[Recorded data]

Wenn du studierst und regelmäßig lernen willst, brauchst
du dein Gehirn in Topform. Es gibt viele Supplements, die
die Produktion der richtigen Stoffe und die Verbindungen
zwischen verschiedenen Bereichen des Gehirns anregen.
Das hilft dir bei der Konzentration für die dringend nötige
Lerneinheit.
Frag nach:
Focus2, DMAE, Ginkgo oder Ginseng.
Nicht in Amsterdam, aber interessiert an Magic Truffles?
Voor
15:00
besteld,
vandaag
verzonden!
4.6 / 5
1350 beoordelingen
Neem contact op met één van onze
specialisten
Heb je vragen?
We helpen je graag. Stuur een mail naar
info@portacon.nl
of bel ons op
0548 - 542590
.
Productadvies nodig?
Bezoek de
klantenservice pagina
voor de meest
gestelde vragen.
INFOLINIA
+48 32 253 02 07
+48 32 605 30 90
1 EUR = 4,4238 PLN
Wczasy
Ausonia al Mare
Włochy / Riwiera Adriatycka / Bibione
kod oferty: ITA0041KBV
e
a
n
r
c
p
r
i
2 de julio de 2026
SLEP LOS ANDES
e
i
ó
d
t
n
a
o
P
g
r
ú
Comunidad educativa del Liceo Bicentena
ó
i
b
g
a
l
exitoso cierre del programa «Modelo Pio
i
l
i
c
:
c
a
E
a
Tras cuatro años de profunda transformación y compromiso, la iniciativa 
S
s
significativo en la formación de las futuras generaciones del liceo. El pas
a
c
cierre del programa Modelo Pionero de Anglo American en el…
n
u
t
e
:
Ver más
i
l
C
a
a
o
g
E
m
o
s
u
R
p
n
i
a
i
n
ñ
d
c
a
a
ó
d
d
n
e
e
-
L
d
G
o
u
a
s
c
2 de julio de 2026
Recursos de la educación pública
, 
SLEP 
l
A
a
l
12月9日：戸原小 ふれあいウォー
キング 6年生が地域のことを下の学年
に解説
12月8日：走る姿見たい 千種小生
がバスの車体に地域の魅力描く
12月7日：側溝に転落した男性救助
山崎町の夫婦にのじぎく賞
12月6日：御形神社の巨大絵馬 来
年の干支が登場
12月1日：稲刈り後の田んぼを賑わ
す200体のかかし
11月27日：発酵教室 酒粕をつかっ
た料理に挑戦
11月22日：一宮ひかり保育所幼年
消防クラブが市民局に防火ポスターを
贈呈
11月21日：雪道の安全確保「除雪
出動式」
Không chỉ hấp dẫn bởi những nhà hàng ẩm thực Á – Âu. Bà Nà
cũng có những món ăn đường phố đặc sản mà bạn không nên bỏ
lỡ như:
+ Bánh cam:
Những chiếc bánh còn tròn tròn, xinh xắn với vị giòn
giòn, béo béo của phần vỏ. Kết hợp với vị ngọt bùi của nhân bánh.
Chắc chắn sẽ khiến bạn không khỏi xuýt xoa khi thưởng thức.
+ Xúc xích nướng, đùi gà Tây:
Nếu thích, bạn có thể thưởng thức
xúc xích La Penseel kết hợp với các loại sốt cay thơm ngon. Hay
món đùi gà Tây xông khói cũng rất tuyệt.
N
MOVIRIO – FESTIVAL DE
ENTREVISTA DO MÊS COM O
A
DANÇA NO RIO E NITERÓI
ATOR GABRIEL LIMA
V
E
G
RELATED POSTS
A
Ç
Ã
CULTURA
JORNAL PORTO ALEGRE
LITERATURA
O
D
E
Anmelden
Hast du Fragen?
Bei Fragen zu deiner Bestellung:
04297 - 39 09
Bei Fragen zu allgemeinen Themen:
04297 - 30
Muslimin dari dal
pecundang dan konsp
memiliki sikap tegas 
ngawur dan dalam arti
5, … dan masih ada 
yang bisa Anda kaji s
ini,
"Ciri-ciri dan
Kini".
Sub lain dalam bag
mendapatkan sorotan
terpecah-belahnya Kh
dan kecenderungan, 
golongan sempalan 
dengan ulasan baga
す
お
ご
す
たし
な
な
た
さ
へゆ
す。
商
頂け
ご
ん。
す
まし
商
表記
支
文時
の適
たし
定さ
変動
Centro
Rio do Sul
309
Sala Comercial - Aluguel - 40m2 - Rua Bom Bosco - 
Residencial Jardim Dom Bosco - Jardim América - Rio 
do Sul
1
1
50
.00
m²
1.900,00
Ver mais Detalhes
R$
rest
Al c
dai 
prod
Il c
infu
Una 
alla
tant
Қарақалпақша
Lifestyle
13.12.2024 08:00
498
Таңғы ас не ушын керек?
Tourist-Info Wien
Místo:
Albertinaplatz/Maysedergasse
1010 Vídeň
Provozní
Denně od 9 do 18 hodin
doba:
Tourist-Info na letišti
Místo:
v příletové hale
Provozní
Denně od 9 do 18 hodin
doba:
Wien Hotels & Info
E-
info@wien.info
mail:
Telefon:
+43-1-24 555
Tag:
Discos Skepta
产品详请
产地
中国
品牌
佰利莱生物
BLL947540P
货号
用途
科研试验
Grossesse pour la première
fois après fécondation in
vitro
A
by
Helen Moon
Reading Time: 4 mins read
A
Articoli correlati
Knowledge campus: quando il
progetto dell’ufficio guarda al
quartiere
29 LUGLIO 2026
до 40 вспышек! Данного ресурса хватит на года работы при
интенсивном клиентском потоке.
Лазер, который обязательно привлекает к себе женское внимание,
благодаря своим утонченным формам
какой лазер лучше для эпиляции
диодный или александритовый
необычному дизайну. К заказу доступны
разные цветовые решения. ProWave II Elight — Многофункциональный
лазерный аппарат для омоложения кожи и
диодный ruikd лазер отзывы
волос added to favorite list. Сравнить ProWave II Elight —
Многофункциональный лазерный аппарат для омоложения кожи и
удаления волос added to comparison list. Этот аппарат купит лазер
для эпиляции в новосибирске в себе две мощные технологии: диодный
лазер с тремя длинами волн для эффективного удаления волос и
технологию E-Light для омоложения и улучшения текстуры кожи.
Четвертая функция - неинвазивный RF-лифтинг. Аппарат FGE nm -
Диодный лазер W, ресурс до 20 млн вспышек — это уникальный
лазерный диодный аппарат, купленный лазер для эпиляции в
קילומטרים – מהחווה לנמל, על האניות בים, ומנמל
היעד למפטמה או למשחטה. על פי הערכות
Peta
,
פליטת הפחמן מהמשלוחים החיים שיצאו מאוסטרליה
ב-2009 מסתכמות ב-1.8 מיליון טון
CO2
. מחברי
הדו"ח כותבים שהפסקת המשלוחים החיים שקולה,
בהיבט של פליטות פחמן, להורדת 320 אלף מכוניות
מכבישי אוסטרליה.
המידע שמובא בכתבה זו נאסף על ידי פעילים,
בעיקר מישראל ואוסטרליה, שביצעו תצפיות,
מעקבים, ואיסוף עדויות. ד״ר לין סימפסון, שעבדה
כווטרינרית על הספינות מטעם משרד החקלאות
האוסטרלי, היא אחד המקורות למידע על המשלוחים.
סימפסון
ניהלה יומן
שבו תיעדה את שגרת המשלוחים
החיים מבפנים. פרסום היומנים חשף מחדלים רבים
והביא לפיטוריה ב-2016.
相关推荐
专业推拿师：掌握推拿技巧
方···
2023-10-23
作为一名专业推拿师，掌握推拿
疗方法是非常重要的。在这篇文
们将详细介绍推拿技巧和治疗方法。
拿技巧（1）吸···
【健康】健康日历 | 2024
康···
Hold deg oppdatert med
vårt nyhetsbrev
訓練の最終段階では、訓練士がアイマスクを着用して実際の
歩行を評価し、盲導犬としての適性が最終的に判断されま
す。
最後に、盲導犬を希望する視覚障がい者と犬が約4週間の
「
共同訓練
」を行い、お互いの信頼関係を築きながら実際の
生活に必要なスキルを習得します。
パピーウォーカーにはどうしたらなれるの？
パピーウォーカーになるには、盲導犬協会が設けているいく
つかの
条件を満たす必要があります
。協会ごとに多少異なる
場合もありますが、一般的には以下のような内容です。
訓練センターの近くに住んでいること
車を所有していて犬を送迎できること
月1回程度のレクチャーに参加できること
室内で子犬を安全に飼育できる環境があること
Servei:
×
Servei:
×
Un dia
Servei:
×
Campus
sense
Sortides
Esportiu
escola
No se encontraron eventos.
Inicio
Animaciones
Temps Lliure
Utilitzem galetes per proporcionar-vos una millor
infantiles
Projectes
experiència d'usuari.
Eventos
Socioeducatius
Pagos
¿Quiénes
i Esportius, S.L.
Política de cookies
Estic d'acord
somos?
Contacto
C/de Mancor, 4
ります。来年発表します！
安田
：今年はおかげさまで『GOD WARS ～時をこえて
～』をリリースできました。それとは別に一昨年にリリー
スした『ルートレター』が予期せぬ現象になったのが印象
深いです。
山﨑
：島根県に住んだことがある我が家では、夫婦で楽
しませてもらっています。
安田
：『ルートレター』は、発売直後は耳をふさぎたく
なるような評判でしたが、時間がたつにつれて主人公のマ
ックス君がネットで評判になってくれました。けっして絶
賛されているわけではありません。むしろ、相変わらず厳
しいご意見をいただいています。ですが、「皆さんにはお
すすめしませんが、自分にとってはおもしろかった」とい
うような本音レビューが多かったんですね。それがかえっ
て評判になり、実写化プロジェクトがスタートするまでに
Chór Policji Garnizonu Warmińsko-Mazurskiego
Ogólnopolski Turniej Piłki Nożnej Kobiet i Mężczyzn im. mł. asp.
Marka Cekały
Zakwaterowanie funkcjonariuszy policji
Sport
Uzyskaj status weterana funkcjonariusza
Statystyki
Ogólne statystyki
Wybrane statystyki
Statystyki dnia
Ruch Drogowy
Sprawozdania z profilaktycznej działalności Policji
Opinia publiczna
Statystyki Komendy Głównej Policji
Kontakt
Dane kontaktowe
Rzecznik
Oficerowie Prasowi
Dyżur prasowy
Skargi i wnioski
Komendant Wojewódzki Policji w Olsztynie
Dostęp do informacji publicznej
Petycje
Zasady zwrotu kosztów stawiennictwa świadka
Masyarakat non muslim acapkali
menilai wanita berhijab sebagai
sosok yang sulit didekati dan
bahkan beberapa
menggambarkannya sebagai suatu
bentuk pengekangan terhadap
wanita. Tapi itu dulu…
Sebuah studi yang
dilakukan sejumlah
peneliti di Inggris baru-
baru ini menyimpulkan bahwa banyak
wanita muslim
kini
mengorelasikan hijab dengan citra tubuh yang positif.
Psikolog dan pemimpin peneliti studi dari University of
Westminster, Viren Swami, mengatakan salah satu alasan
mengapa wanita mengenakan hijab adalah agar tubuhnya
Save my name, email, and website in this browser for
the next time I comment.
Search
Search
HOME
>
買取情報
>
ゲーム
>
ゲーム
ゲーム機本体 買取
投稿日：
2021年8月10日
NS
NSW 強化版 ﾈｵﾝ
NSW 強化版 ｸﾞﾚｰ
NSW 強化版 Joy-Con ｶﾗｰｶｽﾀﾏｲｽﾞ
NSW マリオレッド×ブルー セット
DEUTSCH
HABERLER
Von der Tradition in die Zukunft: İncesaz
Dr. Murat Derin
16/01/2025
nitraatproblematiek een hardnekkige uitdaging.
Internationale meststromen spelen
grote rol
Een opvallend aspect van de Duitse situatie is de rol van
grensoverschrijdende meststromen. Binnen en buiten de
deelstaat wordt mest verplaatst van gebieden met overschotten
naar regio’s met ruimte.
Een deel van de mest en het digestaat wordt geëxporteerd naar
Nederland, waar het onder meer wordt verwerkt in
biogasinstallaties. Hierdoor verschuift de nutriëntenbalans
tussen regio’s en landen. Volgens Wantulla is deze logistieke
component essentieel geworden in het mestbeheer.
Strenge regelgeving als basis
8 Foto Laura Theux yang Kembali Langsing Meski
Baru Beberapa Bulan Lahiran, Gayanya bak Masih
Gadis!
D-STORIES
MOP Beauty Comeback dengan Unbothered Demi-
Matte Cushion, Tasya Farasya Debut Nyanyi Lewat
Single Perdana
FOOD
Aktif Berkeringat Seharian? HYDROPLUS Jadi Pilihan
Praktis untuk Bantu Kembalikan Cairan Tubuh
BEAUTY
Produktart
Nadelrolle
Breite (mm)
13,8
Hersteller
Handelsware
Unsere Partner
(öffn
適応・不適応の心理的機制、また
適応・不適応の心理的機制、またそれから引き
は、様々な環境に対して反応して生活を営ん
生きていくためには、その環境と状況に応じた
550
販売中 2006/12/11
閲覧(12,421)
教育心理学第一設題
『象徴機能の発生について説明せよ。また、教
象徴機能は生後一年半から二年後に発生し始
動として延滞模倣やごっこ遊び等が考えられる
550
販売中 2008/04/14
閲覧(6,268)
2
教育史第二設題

▶ TASK DETAILS:
Starting at the first line of the data above, retype each line exactly until you reach the line containing "giòn, béo béo", and include that line too.

▶ EXERCISE SOLUTION:
Wenn du studierst und regelmäßig lernen willst, brauchst
du dein Gehirn in Topform. Es gibt viele Supplements, die
die Produktion der richtigen Stoffe und die Verbindungen
zwischen verschiedenen Bereichen des Gehirns anregen.
Das hilft dir bei der Konzentration für die dringend nötige
Lerneinheit.
Frag nach:
Focus2, DMAE, Ginkgo oder Ginseng.
Nicht in Amsterdam, aber interessiert an Magic Truffles?
Voor
15:00
besteld,
vandaag
verzonden!
4.6 / 5
1350 beoordelingen
Neem contact op met één van onze
specialisten
Heb je vragen?
We helpen je graag. Stuur een mail naar
info@portacon.nl
of bel ons op
0548 - 542590
.
Productadvies nodig?
Bezoek de
klantenservice pagina
voor de meest
gestelde vragen.
INFOLINIA
+48 32 253 02 07
+48 32 605 30 90
1 EUR = 4,4238 PLN
Wczasy
Ausonia al Mare
Włochy / Riwiera Adriatycka / Bibione
kod oferty: ITA0041KBV
e
a
n
r
c
p
r
i
2 de julio de 2026
SLEP LOS ANDES
e
i
ó
d
t
n
a
o
P
g
r
ú
Comunidad educativa del Liceo Bicentena
ó
i
b
g
a
l
exitoso cierre del programa «Modelo Pio
i
l
i
c
:
c
a
E
a
Tras cuatro años de profunda transformación y compromiso, la iniciativa 
S
s
significativo en la formación de las futuras generaciones del liceo. El pas
a
c
cierre del programa Modelo Pionero de Anglo American en el…
n
u
t
e
:
Ver más
i
l
C
a
a
o
g
E
m
o
s
u
R
p
n
i
a
i
n
ñ
d
c
a
a
ó
d
d
n
e
e
-
L
d
G
o
u
a
s
c
2 de julio de 2026
Recursos de la educación pública
, 
SLEP 
l
A
a
l
12月9日：戸原小 ふれあいウォー
キング 6年生が地域のことを下の学年
に解説
12月8日：走る姿見たい 千種小生
がバスの車体に地域の魅力描く
12月7日：側溝に転落した男性救助
山崎町の夫婦にのじぎく賞
12月6日：御形神社の巨大絵馬 来
年の干支が登場
12月1日：稲刈り後の田んぼを賑わ
す200体のかかし
11月27日：発酵教室 酒粕をつかっ
た料理に挑戦
11月22日：一宮ひかり保育所幼年
消防クラブが市民局に防火ポスターを
贈呈
11月21日：雪道の安全確保「除雪
出動式」
Không chỉ hấp dẫn bởi những nhà hàng ẩm thực Á – Âu. Bà Nà
cũng có những món ăn đường phố đặc sản mà bạn không nên bỏ
lỡ như:
+ Bánh cam:
Những chiếc bánh còn tròn tròn, xinh xắn với vị giòn
giòn, béo béo của phần vỏ. Kết hợp với vị ngọt bùi của nhân bánh.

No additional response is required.